Jennifer Moorhead, Department Dean of Rasmussen’s School of Business

As the cost of an MBA continues to rise, more prospective students are putting pencil to paper to calculate whether the hefty price tag is worth the investment. Expected salary, time left in the workforce, time to completion, and cost of the degree all come into play. Even in the online space, MBA costs at the top schools can reach six figures, and many are climbing, according to Poets&Quants’ look at the most and least expensive online MBA programs for 2021. For example, Carnegie Mellon University’s Tepper School of Business’ online MBA program cost $141,320, up from $132,000 in 2018. 

Rasmussen isn’t the only player in the low-cost niche. Rogers State University of Oklahoma’s 18-month online MBA costs just $10,880, North Dakota’s Nistler College of Business is $18,391, and University of Massachusettes-Lowell is $19,650. While there may still be a stigma around a lower-priced, online master’s, it appears to be dissipating. Students who aren’t looking for careers in consulting, investment banking or other high-salaried industries can’t see the value in the expensive programs at top-ranked business schools. Online programs are often better tailored to their local markets because they are developed with the workforce, and the employers, in mind. 

“Unfortunately, folks often have a negative connotation with a lower priced program, but we did not develop this to be an MBA Light,” says Jennifer Moorhead, Department Dean of Rasmussen’s School of Business and General Education. “Rasmussen follows a standardized curriculum and program development process agnostic of market price. The curriculum is built with just as much rigor and attention to quality regardless of the price.”

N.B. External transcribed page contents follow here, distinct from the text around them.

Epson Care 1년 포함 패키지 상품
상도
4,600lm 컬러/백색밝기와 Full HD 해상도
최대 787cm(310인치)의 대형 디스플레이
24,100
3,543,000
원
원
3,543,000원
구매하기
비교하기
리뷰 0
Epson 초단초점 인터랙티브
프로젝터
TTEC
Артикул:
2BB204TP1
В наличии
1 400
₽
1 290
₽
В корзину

Rasmussen is a private, for-profit university with 23 campuses across six states. Its total enrollment is around 17,000, but doesn’t publish figures for individual programs, Moorhead says. It is accredited by The Higher Learning Commission.

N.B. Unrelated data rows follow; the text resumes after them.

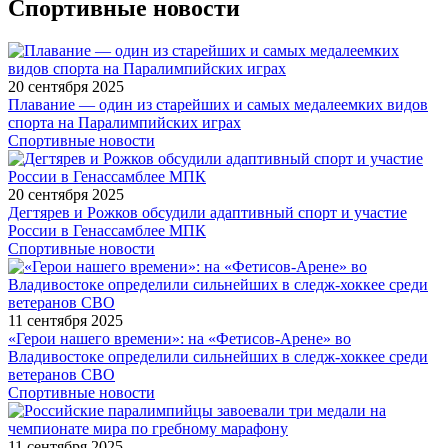
Спортивные новости
20 сентября 2025
Плавание — один из старейших и самых медалеемких видов
спорта на Паралимпийских играх
Спортивные новости
20 сентября 2025
Дегтярев и Рожков обсудили адаптивный спорт и участие
России в Генассамблее МПК
Спортивные новости
11 сентября 2025
«Герои нашего времени»: на «Фетисов-Арене» во
Владивостоке определили сильнейших в следж-хоккее среди
ветеранов СВО
Спортивные новости
11 сентября 2025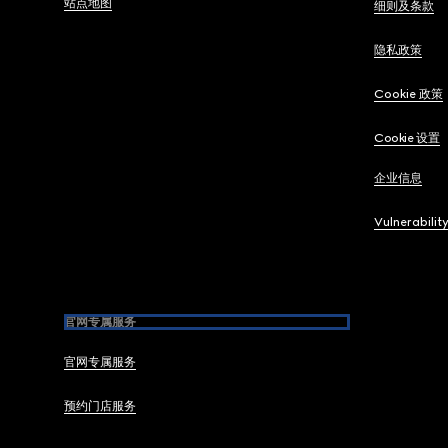
站点地图
细则及条款
隐私政策
Cookie 政策
Cookie 设置
企业信息
Vulnerabilit
官网专属服务
官网专属服务
预约门店服务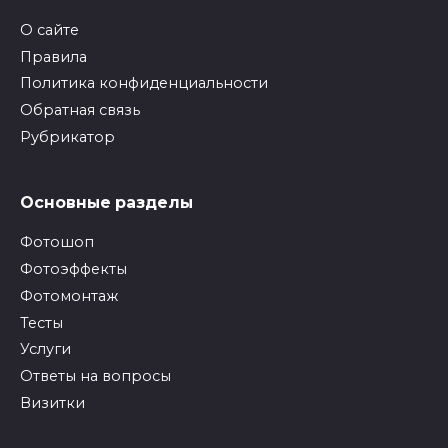
О сайте
Правила
Политика конфиденциальности
Обратная связь
Рубрикатор
Основные разделы
Фотошоп
Фотоэффекты
Фотомонтаж
Тесты
Услуги
Ответы на вопросы
Визитки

The university caters to more non-traditional students who are older or from underrepresented groups, who already participate in the job market, and who are looking for skills and/or degrees to help them find a better job or advance in their careers. That’s who this online MBA targets as well. It requires no GRE or GMAT and offers four start dates per year. The school works closely with local industry to develop programs that are in demand in their markets, Moorhead says.